Even when it was cool and rainy on the second day and we were going through rapid after rapid in a section of the river known as the Roaring Twenties, getting soaked in more-than-refreshing water, my soul was happy. For the first time in a long time, I was living in the moment. Truly living in the moment. Not worrying about the past. Not worrying about the future. I wasn’t even worrying about the present. I was simply living in it, reveling in it.
It wasn’t until I was so far in that I became honest with myself, opened up to the feelings that’d been lingering in my life, the thoughts that’d been lingering in my mind.
They’d been there for weeks, perhaps months, but I hadn’t taken the time to recognize them, to acknowledge their presence. Stepping away from people, society and technology gave me perspective. It gave me a chance to talk with myself.

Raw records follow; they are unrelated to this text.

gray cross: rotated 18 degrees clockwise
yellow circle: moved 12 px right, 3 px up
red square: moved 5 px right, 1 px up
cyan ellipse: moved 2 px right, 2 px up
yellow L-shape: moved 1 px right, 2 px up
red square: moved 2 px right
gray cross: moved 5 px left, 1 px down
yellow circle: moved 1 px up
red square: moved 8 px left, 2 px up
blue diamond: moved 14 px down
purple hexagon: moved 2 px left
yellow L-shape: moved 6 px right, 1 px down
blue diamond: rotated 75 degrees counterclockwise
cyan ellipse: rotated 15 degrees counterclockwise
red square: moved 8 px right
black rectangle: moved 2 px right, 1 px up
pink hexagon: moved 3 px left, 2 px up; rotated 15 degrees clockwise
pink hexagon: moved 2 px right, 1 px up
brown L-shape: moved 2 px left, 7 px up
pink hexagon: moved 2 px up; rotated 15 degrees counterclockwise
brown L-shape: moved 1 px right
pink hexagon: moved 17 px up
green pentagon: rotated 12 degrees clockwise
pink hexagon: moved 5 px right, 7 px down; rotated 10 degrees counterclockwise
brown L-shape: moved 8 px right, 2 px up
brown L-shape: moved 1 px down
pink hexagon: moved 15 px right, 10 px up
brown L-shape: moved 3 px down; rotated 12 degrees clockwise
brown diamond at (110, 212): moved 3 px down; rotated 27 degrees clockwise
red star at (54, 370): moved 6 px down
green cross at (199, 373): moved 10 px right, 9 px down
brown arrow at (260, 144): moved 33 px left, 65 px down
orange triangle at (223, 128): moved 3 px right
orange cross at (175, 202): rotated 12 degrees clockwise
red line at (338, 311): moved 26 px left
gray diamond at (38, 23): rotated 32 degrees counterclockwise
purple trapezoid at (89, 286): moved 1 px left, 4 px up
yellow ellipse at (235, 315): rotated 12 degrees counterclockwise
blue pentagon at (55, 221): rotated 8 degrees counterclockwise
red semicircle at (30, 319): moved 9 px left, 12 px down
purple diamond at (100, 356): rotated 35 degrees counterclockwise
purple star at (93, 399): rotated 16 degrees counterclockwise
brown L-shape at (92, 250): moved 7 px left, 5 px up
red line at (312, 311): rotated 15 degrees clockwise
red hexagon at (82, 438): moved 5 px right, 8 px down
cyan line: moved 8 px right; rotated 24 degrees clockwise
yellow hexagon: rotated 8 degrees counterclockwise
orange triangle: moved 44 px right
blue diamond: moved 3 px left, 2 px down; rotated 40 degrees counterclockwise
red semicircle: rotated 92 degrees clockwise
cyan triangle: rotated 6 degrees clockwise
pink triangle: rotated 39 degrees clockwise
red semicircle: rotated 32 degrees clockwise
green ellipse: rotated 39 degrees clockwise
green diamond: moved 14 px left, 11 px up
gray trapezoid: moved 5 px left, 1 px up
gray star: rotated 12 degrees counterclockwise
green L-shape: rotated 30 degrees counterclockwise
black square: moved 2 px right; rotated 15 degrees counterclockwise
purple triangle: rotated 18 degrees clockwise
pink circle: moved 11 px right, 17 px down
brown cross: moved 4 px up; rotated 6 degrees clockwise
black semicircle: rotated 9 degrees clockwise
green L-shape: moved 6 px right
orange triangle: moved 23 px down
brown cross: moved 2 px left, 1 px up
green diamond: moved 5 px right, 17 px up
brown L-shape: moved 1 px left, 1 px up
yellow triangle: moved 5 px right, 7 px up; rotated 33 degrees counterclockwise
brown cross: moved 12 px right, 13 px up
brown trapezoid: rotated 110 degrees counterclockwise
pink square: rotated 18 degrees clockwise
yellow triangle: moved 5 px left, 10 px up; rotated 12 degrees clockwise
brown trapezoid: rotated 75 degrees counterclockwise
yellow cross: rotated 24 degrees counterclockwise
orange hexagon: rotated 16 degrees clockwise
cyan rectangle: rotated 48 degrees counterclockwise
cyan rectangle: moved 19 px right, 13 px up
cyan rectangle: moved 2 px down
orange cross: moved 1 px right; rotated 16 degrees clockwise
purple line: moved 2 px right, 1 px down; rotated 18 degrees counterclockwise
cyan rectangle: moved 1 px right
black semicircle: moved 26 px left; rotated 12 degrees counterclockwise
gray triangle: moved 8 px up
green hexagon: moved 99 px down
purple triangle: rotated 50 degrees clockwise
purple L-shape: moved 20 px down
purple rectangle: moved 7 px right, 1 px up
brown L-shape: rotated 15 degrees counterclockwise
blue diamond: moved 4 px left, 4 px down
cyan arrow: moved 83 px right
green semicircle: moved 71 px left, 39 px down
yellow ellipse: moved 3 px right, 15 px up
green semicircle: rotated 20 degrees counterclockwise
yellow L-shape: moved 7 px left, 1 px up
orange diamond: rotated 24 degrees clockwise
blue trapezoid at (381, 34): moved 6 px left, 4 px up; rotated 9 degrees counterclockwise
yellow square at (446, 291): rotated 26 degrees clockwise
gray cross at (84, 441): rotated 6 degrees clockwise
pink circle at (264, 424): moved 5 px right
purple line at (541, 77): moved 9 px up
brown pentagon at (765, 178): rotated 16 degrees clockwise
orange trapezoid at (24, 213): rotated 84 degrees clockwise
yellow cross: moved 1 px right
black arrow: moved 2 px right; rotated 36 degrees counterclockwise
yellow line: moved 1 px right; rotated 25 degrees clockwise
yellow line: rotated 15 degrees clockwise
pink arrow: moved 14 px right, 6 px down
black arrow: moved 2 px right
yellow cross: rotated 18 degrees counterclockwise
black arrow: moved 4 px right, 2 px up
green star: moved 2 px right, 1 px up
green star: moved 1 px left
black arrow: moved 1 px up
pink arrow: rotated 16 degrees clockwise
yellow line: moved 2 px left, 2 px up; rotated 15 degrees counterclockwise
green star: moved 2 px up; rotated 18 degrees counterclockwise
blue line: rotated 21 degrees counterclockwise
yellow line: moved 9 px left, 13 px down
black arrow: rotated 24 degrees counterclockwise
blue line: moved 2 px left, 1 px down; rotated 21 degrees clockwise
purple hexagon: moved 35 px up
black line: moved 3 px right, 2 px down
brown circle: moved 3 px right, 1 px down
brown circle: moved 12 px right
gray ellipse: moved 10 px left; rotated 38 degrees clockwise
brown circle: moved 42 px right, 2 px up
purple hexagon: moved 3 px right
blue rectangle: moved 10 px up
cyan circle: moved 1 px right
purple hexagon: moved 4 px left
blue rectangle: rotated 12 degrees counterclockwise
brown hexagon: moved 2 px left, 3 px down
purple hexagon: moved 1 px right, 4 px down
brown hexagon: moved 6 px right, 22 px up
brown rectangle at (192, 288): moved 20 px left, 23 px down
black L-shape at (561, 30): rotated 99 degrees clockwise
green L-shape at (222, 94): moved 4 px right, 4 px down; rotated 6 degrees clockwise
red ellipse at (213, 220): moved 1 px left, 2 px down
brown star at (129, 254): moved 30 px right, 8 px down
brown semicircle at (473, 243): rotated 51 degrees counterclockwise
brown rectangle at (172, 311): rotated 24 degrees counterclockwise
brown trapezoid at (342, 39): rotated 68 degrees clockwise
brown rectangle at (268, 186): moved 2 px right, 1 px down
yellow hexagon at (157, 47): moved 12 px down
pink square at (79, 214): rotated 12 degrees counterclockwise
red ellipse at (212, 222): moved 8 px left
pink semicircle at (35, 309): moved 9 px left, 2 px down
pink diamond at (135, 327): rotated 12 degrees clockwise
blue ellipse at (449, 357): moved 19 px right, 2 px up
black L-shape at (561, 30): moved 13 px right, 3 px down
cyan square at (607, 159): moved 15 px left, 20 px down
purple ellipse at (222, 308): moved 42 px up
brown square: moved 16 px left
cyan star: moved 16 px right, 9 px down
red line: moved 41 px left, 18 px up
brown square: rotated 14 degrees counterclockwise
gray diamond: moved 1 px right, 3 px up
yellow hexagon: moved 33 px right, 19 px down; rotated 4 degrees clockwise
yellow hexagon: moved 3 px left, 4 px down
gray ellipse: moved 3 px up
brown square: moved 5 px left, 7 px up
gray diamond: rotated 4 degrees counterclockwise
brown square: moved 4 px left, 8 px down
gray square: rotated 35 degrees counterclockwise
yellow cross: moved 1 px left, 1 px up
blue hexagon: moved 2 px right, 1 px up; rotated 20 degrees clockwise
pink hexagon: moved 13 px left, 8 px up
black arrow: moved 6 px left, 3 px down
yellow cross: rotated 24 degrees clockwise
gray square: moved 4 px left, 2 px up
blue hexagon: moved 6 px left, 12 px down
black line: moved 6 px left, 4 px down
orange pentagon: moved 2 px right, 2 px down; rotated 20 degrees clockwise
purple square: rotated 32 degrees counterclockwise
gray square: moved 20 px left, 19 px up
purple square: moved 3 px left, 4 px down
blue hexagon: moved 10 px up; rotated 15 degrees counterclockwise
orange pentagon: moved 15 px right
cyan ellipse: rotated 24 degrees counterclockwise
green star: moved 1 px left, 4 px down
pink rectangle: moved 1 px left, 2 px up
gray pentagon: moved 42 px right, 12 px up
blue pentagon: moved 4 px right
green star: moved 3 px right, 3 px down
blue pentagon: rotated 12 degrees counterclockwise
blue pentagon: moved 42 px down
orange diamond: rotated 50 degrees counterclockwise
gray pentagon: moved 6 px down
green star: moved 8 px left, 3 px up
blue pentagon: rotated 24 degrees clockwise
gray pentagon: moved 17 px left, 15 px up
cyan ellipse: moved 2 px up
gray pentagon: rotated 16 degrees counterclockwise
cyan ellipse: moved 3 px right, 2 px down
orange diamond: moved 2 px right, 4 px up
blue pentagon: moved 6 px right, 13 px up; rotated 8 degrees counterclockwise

It wasn’t until I was in between two towering walls of rock on a burnt-yellow raft with a bunch of strangers, so removed from everything I’d grown accustomed to, that I was able to understand myself clearly, understand the turbulence I’d been feeling. It was the first time in months I’d opened up and listened to myself.
Moments that matter
The experience, everything about it, changed me. Has made me see myself and the world in new ways. I feel as though I’m a new person. But really, I don’t. I think I’ve just scratched away the surface and rediscovered what really balances me, where I really feel at home and who I really feel at home around.
My week in the Grand Canyon was refreshing in more ways than I can describe. Marveling at the night sky from my sleeping bag feet from the Colorado. Seeing the mightiest meteor I’ve ever seen.
Basking in the warmth of a sunny day. Sprawling out on the front of the raft. Breathing in the immensity of the Grand Canyon, the scale of it in size and years. Reveling in the stories and history of such a remarkable place.
Jumping into the bone-chilling Colorado and catching my breath as I bobbed under the icy water. Taking on new heights to take in beautiful, sweeping vistas. Sharing stories, laughs, meals and music with my family and new friends.
Unwinding in the glow of evening fires. Climbing into bed and never wanting to close my eyes, never wanting to “turn out the lights.”
Not thinking about anything other than where I was and what I was doing. Soaking it all up. Living, laughing and loving in the moment. Everything I ever wanted. All in one place. One simple, yet complex, place.